Au Japon, pour justifier la pratique des otaku (hard-core gamers japonais), ils se réfèrent à la tradition du samouraï qui veut que, pour se construire en tant qu'homme, il faut passer par une phase de solitude intense.
Pour les adolescents, paradoxalement, la rupture provisoire du lien social est importante pour qu'ils se construisent.
Ne diabolisons donc pas à tort les jeux vidéo : ils rendent possible l'expression de l'agressivité latente qui existe chez tout individu et cela me semble plutôt sain. De toute façon, de mon point de vue, l'addiction à une drogue non dure comme la cyberaddiction est simplement un symptôme à prendre comme tel [...].
... dans nos cultures, la superstition n'est plus contextualisée par une transmission intergénérationnelle qui lui confère le sens curatif attendu.
... le télescopage entre réel et virtuel peut aussi avoir lieu dans la réalité. Point n'est besoin des jeux vidéo.
Ce n'est pas forcément le virtuel qui conduit à un passage à l'acte dans la réalité. Certes, il peut y avoir un effet pathologique sévère du jeu vidéo lorsqu'on observe un télescopage entre réel et virtuel.
Le colonel Grossman, psychologue de l'armée américaine, estime que le jeu vidéo, fonctionnant uniquement par procédure, ferait de n'importe quel joueur de jeu de guerre un guerrier en puissance, c'est-à-dire un guerrier virtuel. Chacun de nous pourrait être un criminel en puissance, ou tout au moins un criminel virtuel. En cela, le jeu vidéo devient le lieu de projection de nos angoisses archaïques. Il n'a rien inventé sur ce plan. Depuis Freud, nous savons bien que les enfants ne sont pas sages comme des images.
... aussi paradoxal que cela puisse paraître, les joueurs vont bien souvent chercher dans les jeux vidéo des cafres qu'ils ne trouvent pas dans la réalité, particulièrement dans les mondes persistants des jeux MMORPG qui proposent une hiérarchie implacable.
Le jeu vidéo permet de faire un nouveau type de crise d'adolescence.
[La valeur toxicomaniaque du jeu vidéo] est la traduction d'un mal-être dans la réalité.
'Je n'ai pas peur des jeux vidéo, mais j'ai peur de la vie !" [Un patient]
Accuser le jeu vidéo de tous les maux, c'est chercher le bouc émissaire d'une société qui engendre beaucoup e violence, de tensions et de frustrations.
... ce n'est pas le jeu vidéo en soi qui crée la dépendance, même si l'univers sans fin des jeux MMORPG possède une valeur affective. La personne addictive a déjà en elle-même cette structure psychologique de toxicomanie qui la fait plonger dans un recours excessif aux jeux vidéo.
Ce n'est pas un hasard si beaucoup de jeunes qui jouent aux jeux vidéos fument des joints en même temps, associant ainsi la consommation de cannabis à l'immersion dans le virtuel.

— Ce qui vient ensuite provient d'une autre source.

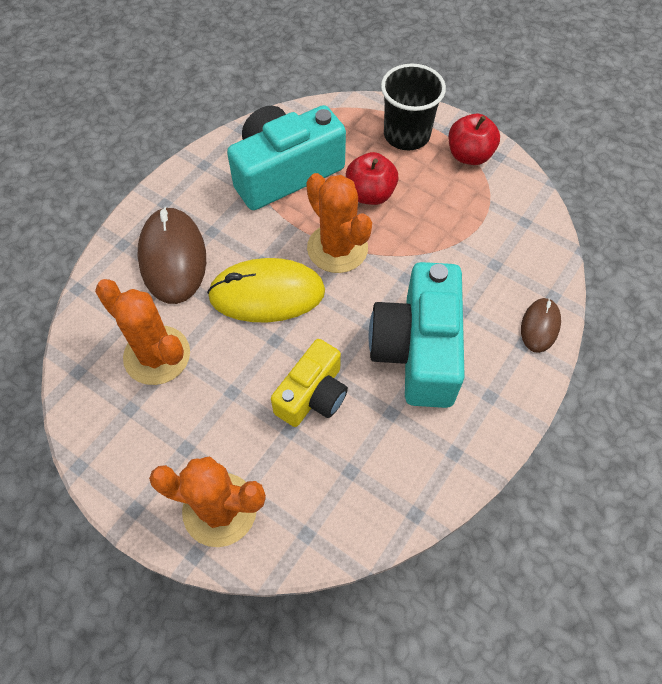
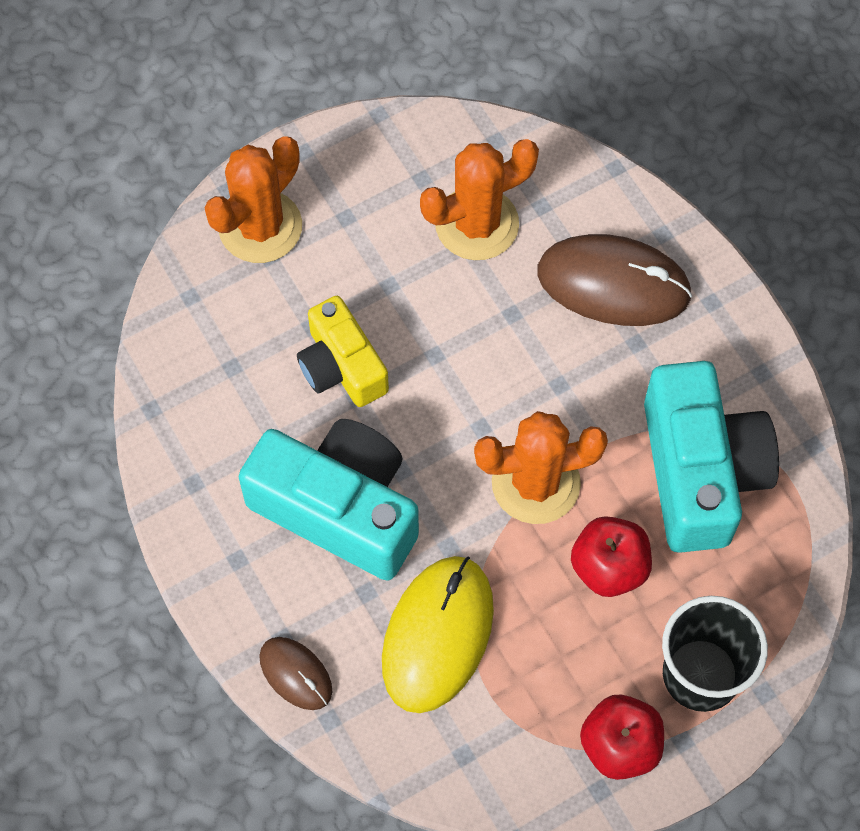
camera: 115 degrees right, 5 degrees up
(267, 293) = (505, 371): yellow mouse -> yellow mouse (438, 635)

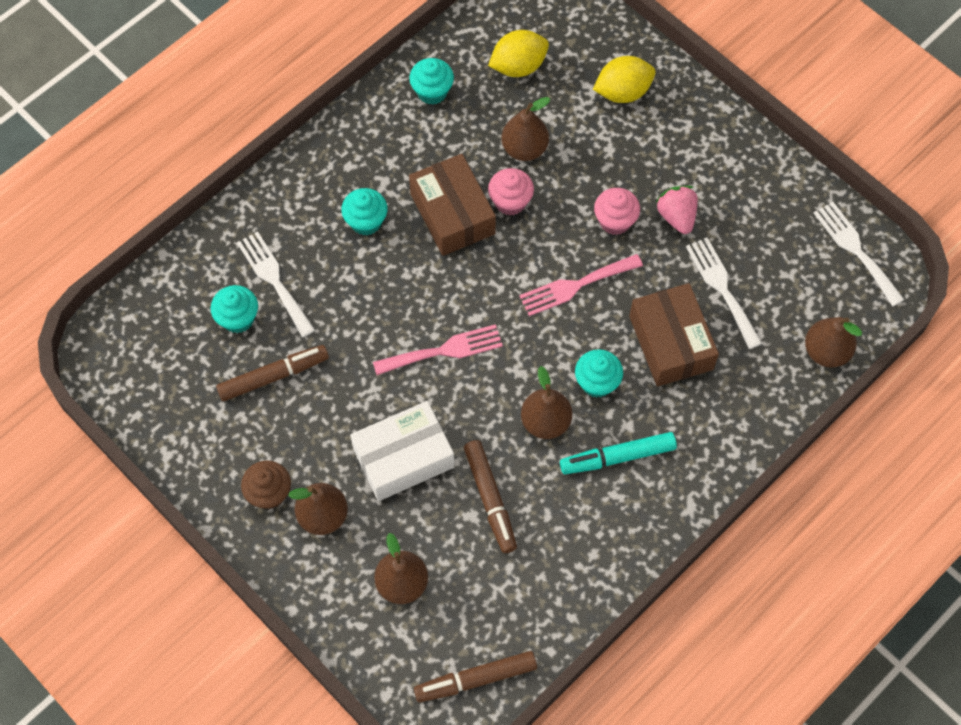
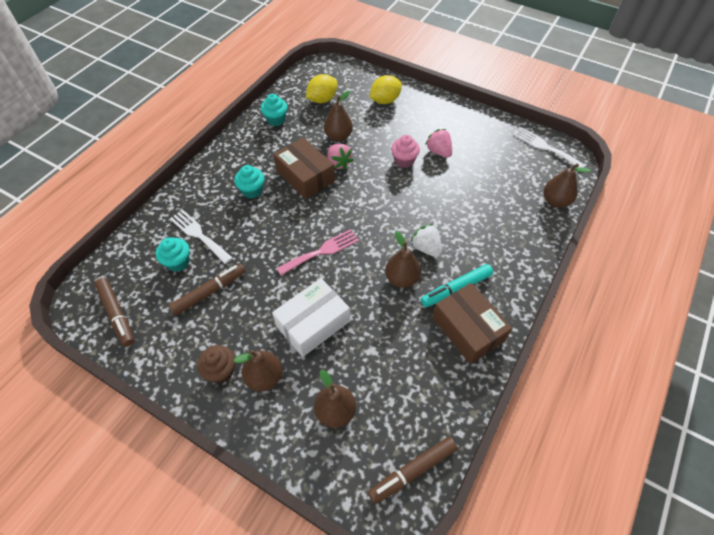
camera: 15 degrees left, 10 degrees down
(490, 499) = (381, 336): brown marker -> brown marker (117, 314)
(510, 202) = (338, 163): pink cupcake -> pink strawberry
(575, 286) = (393, 198): pink fork -> none
(597, 382) = (426, 248): turquoise cupcake -> white strawberry
(671, 343) = (462, 216): brown box -> brown box (467, 329)
(722, 288) = (480, 181): white fork -> none

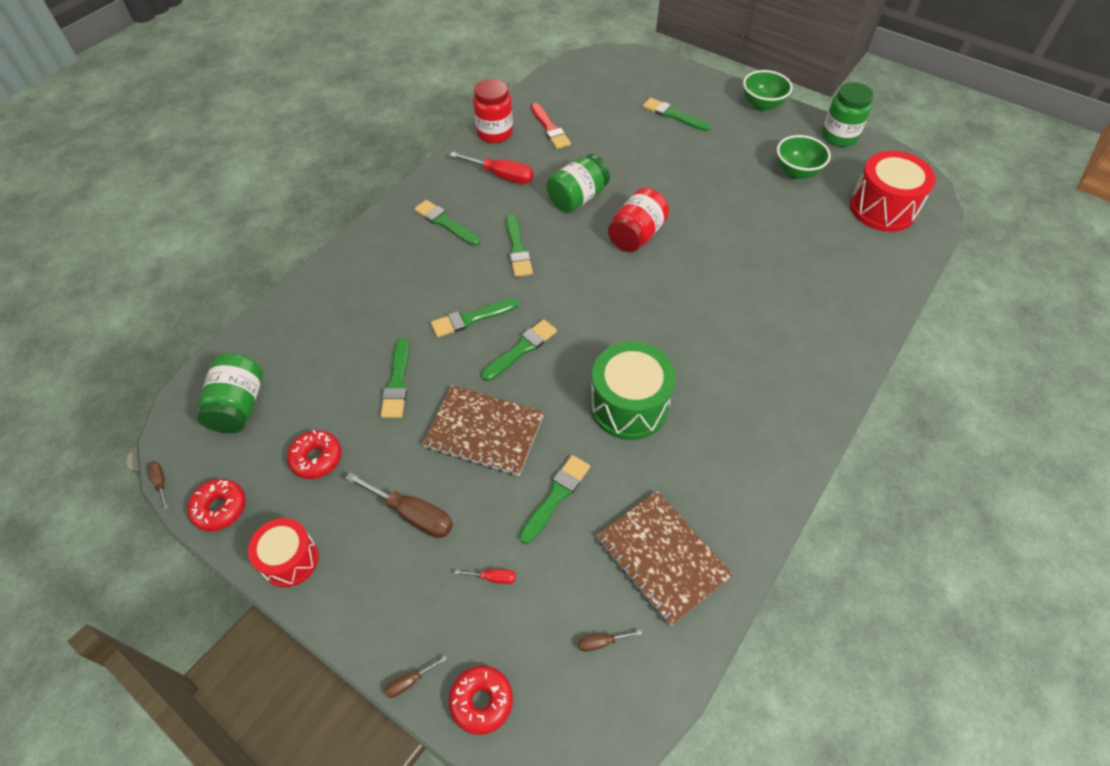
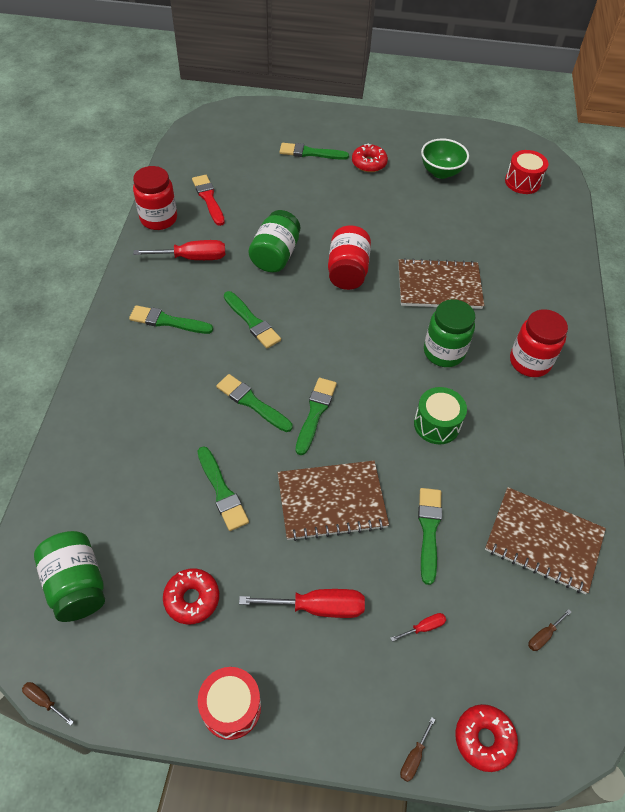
camera: 30 degrees left, 0 degrees up
(220, 508) = (126, 694): red donut -> red donut (369, 163)
(413, 514) = (318, 607): brown screwdriver -> red screwdriver
(471, 318) = (252, 402): green brush -> green brush turned 90 degrees clockwise
(550, 128) = (208, 198): red brush -> red brush turned 150 degrees counterclockwise
(629, 405) = (436, 424): green drum -> green drum, size x0.63
(719, 279) = (439, 286): none -> brown notebook
(762, 105) = (378, 122): green bowl -> none
(766, 385) = (530, 362): none -> red jar
(839, 136) = (454, 131): green jar -> green jar (444, 352)
(882, 208) = (522, 182): red drum -> red drum, size x0.63

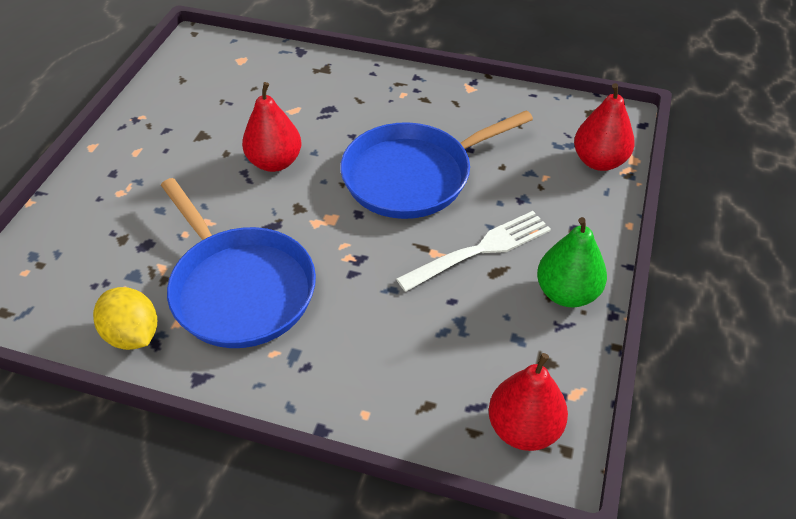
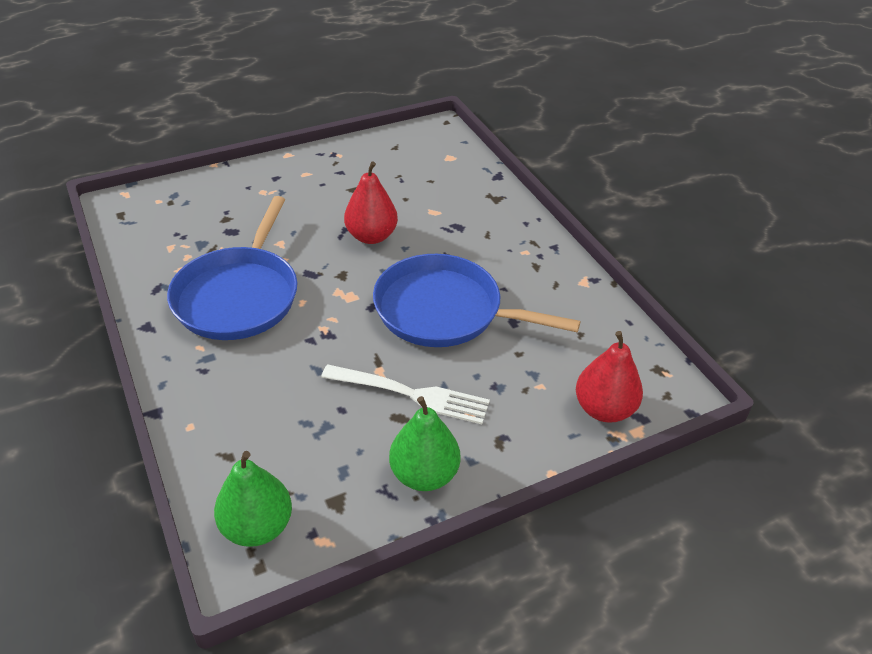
camera: 45 degrees right, 5 degrees down
(133, 335) = (153, 276): yellow lemon -> none
(524, 428) = (257, 527): red pear -> green pear

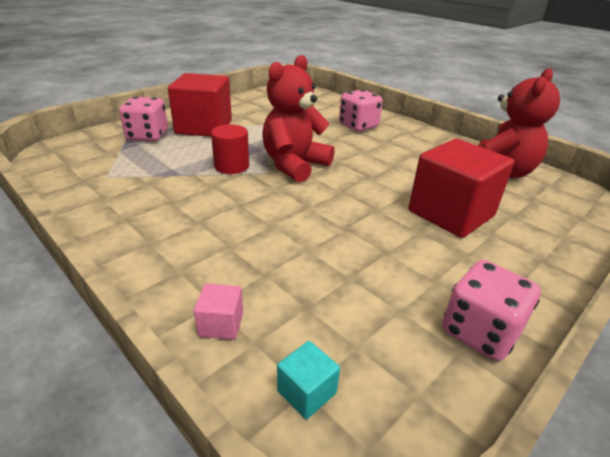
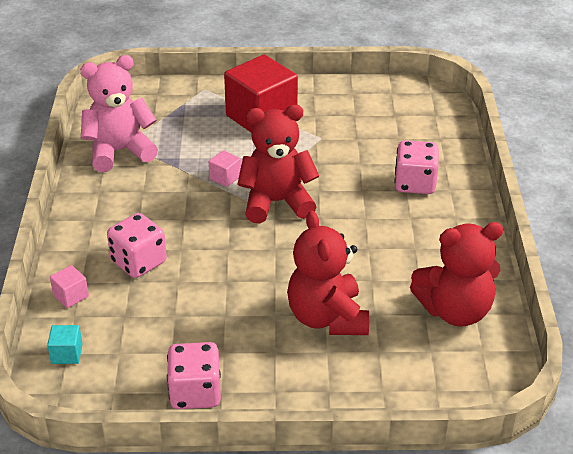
camera: 45 degrees right, 5 degrees up
(106, 184) = (119, 151): none -> pink teddy bear
(147, 136) = (202, 108): pink dice -> pink dice (139, 262)
(231, 166) = (225, 177): red cylinder -> pink cube
(451, 213) = (327, 318): red cube -> red teddy bear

En accentuant la sensorialité, le cannabis amplifie le sentiment de présence dans l'image.
... on peut comprendre à quel point le jeu vidéo, ou plutôt l'interactivité - la relation de l'homme avec son ordinateur -, permet aux sujets déprimés d'enrichir leur moi par une mainmise sur un environnement en puissance. Le jeu vidéo représente alors l'interface entre l'équilibre narcissique et la maîtrise de l'objet.